→ **Your goal**
In the data below, copy every line word for word, beginning with the line that contains "genus: Phoenicopterus" and stopping after the line that contains "genus: Lamium".
[BEGIN Exercise materials]
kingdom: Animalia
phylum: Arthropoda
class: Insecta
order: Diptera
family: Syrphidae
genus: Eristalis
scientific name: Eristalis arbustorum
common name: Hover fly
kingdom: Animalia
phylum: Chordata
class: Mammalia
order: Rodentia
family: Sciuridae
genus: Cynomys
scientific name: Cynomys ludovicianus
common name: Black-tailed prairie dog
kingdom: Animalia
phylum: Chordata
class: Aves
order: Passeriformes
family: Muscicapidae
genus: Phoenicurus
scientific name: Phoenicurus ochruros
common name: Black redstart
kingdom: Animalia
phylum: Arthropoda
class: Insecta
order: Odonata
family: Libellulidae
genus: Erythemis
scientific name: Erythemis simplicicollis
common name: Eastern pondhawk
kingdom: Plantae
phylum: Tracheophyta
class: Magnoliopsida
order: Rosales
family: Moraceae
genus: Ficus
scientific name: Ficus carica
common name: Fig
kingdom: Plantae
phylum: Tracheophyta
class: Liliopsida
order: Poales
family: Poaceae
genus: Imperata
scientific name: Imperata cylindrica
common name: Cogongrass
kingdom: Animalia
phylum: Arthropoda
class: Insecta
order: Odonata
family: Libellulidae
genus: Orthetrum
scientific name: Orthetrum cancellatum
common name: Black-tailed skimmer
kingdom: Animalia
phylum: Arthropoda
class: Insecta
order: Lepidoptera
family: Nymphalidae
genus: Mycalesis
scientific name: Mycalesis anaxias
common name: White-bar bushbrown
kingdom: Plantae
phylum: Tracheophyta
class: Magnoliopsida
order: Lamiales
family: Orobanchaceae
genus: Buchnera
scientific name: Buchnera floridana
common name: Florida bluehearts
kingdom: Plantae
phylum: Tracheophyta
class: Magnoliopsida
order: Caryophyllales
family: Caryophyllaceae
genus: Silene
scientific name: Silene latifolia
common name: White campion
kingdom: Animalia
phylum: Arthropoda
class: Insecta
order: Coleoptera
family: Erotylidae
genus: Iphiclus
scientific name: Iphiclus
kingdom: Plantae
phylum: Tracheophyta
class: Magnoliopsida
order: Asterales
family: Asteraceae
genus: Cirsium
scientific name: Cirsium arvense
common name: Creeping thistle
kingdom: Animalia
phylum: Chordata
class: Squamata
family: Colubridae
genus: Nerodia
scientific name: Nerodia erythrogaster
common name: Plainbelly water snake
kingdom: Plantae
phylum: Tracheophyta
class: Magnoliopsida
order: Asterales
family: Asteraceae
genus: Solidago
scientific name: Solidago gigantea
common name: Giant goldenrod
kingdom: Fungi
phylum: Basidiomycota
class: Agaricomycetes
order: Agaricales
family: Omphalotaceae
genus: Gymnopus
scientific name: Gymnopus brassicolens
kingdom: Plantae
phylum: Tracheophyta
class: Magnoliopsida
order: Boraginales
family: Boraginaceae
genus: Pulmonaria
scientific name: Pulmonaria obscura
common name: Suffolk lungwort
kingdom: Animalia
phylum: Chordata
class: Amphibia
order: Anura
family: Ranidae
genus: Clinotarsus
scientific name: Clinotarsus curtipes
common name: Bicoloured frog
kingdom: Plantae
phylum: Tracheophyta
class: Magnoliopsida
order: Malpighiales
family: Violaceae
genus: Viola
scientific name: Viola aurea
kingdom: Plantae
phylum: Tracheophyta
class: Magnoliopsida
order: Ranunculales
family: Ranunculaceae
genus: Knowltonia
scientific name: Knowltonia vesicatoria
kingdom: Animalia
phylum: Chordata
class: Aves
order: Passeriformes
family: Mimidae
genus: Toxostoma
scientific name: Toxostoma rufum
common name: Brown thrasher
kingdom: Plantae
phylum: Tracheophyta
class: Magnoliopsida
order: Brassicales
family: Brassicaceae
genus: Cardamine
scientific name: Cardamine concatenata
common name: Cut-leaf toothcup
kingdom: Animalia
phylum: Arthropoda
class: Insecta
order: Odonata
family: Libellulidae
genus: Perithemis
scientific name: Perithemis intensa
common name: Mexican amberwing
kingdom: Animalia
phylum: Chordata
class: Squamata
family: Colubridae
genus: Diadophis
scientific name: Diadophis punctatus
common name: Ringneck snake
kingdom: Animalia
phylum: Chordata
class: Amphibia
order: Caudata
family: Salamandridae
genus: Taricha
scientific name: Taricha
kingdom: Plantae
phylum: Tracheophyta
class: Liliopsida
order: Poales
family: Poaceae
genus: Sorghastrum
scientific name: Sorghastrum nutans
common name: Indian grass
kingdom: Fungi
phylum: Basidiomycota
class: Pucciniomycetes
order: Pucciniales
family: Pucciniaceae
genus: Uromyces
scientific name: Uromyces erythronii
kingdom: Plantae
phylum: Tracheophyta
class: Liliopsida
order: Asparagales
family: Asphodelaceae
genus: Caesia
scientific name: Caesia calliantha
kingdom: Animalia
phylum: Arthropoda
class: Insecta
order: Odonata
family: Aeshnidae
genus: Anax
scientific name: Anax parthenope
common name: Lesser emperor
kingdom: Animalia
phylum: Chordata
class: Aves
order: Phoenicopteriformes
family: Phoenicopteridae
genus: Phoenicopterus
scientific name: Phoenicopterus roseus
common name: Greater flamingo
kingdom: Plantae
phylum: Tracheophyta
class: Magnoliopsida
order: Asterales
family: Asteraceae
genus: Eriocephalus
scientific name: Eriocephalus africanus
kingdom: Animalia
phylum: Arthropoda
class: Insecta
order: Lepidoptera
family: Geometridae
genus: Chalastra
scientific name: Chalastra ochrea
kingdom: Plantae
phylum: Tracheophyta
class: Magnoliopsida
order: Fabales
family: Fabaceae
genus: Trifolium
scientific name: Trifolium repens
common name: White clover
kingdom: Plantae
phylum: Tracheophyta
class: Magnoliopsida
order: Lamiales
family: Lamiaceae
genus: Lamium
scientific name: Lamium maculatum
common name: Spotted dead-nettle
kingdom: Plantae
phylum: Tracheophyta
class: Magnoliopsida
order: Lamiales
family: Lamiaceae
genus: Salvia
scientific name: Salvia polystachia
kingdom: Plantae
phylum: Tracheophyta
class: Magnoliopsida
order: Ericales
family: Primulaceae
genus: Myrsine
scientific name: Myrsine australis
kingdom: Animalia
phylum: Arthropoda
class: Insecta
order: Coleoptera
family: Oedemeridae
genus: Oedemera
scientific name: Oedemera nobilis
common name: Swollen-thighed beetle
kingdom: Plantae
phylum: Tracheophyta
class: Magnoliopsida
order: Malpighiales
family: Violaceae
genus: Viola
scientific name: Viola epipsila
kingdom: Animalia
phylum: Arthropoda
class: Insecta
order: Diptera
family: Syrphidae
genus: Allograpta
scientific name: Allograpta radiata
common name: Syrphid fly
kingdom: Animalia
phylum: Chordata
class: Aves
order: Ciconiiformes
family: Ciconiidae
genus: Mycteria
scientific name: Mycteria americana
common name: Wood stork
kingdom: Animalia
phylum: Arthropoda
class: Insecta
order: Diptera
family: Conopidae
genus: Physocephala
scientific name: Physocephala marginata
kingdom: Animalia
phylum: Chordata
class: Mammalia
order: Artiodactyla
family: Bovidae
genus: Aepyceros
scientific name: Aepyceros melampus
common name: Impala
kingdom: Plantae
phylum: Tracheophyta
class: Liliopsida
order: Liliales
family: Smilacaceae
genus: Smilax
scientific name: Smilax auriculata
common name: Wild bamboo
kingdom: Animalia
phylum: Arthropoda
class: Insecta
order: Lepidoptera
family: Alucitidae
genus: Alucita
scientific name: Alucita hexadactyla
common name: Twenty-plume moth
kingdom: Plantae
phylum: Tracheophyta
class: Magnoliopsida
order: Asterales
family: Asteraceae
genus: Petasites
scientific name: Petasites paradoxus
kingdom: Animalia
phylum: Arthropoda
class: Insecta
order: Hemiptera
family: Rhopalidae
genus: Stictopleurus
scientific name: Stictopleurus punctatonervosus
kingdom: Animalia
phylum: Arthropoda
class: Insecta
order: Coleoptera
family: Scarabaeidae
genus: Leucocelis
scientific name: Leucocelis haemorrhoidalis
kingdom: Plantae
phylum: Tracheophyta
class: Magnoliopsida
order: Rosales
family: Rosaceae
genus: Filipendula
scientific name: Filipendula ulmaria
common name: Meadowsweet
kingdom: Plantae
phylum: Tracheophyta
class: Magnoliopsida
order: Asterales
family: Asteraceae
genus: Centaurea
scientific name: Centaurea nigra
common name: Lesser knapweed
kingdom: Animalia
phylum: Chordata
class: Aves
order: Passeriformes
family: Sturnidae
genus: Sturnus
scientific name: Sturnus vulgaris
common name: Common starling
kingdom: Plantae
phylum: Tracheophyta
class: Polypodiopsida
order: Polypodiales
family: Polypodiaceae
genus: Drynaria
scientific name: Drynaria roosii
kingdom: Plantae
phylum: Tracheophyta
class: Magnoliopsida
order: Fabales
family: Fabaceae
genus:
[END Exercise materials]
→ **Answer in full**
genus: Phoenicopterus
scientific name: Phoenicopterus roseus
common name: Greater flamingo
kingdom: Plantae
phylum: Tracheophyta
class: Magnoliopsida
order: Asterales
family: Asteraceae
genus: Eriocephalus
scientific name: Eriocephalus africanus
kingdom: Animalia
phylum: Arthropoda
class: Insecta
order: Lepidoptera
family: Geometridae
genus: Chalastra
scientific name: Chalastra ochrea
kingdom: Plantae
phylum: Tracheophyta
class: Magnoliopsida
order: Fabales
family: Fabaceae
genus: Trifolium
scientific name: Trifolium repens
common name: White clover
kingdom: Plantae
phylum: Tracheophyta
class: Magnoliopsida
order: Lamiales
family: Lamiaceae
genus: Lamium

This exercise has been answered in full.